Why Rush Limbaugh Is Only Partially Right About Democrats And The Confederate Flag

Why Rush Limbaugh Is Only Partially Right About Democrats And The Confederate Flag

Yes, Democrats were in power in South Carolina in 1962 when the Confederate flag was placed atop the Capitol. In fact, in many elections in the state that year, including the gubernatorial election, Democrats ran completely unopposed by Republicans.

Rush Limbaugh is correct about that. But what he left out is that many of 1962’s Democrats in the South were ideologically conservative and eventually became Republicans -- making the Confederate flag a Republican issue.

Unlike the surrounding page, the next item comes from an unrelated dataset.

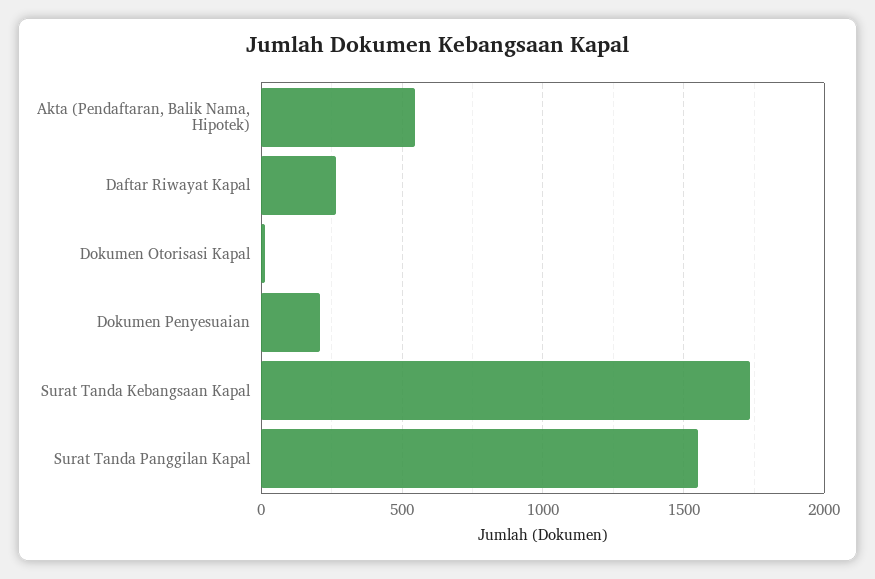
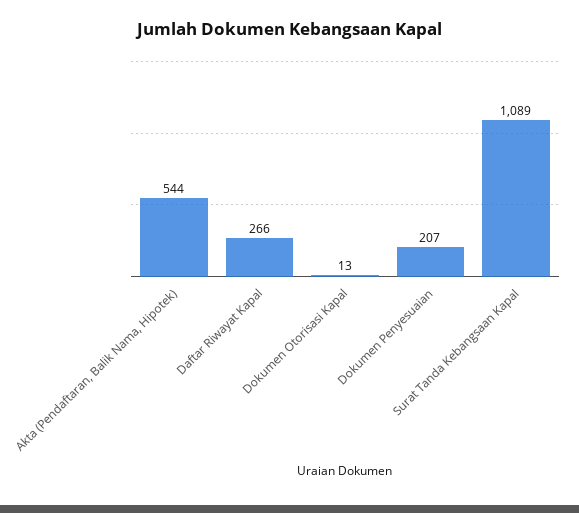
Surat Tanda Kebangsaan Kapal: 1750 -> 1089
Surat Tanda Panggilan Kapal: 1550 -> none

Partisanship in the South has a unique history, particularly since the 1960s. Republicans and Democrats have almost completely switched places in the former Confederate states. Here are a few of the many Republicans who were Democrats in the not-too-distant past:

Rick Perry, former Republican governor of Texas and current presidential candidate, was a Democrat until 1989, held office in the Texas legislature as a Democrat and even supported Democrat Al Gore’s presidential run in 1988.

Strom Thurmond, a senator from South Carolina known for opposing integration and being extremely conservative, was originally the Democratic senator from the state before changing his partisanship in 1964.

Another former Texas governor, John Connally, was a Democrat while serving as governor, but became a Republican in 1973.

Elizabeth Dole became a Republican in 1975. She served in the Johnson, Nixon, Reagan and George H.W. Bush administrations, then served one term as a senator from North Carolina from 2003-2009.

The shift from Democratic rule in the South -- which had been in place before the Civil War -- to Republican was due to the lack of fit between Southern Democrats and the rest of the Democratic Party. University of Oklahoma political science professor and Southern politics expert Ronald Keith Gaddie puts it this way: “The old Southern politics, that of the Democrats, was about the battle of party factions and moderate whites and conservative whites vying with each other for power. They did this while holding the line against a growing black presence in their party primaries.”

Southern Democrats were more conservative than their peers elsewhere in the nation, but that wasn’t a huge issue until the 1950s and 1960s, when the civil rights movement gained traction -- and the Democratic Party pushed for pro-civil rights legislation.

Voting on the Civil Rights Act of 1964 shows a clear distinction: Northern and Southern Democrats were completely split on the biggest domestic issue of the decade. Southern Democrats in the Senate voted 20-1 to defeat the act, while Northern Democrats voted 45-1 in favor of it.

From the 1960s forward, many Southern Democrats became Republicans. Still, it took a while for the Southern Democrats to realign themselves with the Republican Party. Democratic rule in the South was well-ingrained, as was dislike toward Republicans.

Gaddie notes that a lot of the movement from Democrat to Republican occurred relatively recently, resulting in changes for both parties: “Between 1988 and 2000, many whites in the South abandoned the Democrats for the GOP. This left behind a more liberal, more black Democratic Party. It also created a more diverse GOP. The Southern GOP contains every brand of conservatism imaginable.”

So while Limbaugh’s statement that it’s the Democrats’ fault that the Confederate flag was ever flown atop the South Carolina state Capitol is true, the rest of the story is that many Southern Democrats from that era eventually became Republicans.

That’s not to say that all Republicans are anti-civil rights or racist or pro-Confederacy. Clearly they are not -- many are calling for the flag to come down from its current location near the South Carolina Capitol. But a closer look at history shows that the flag is really a problem for today’s Republicans, not today’s Democrats.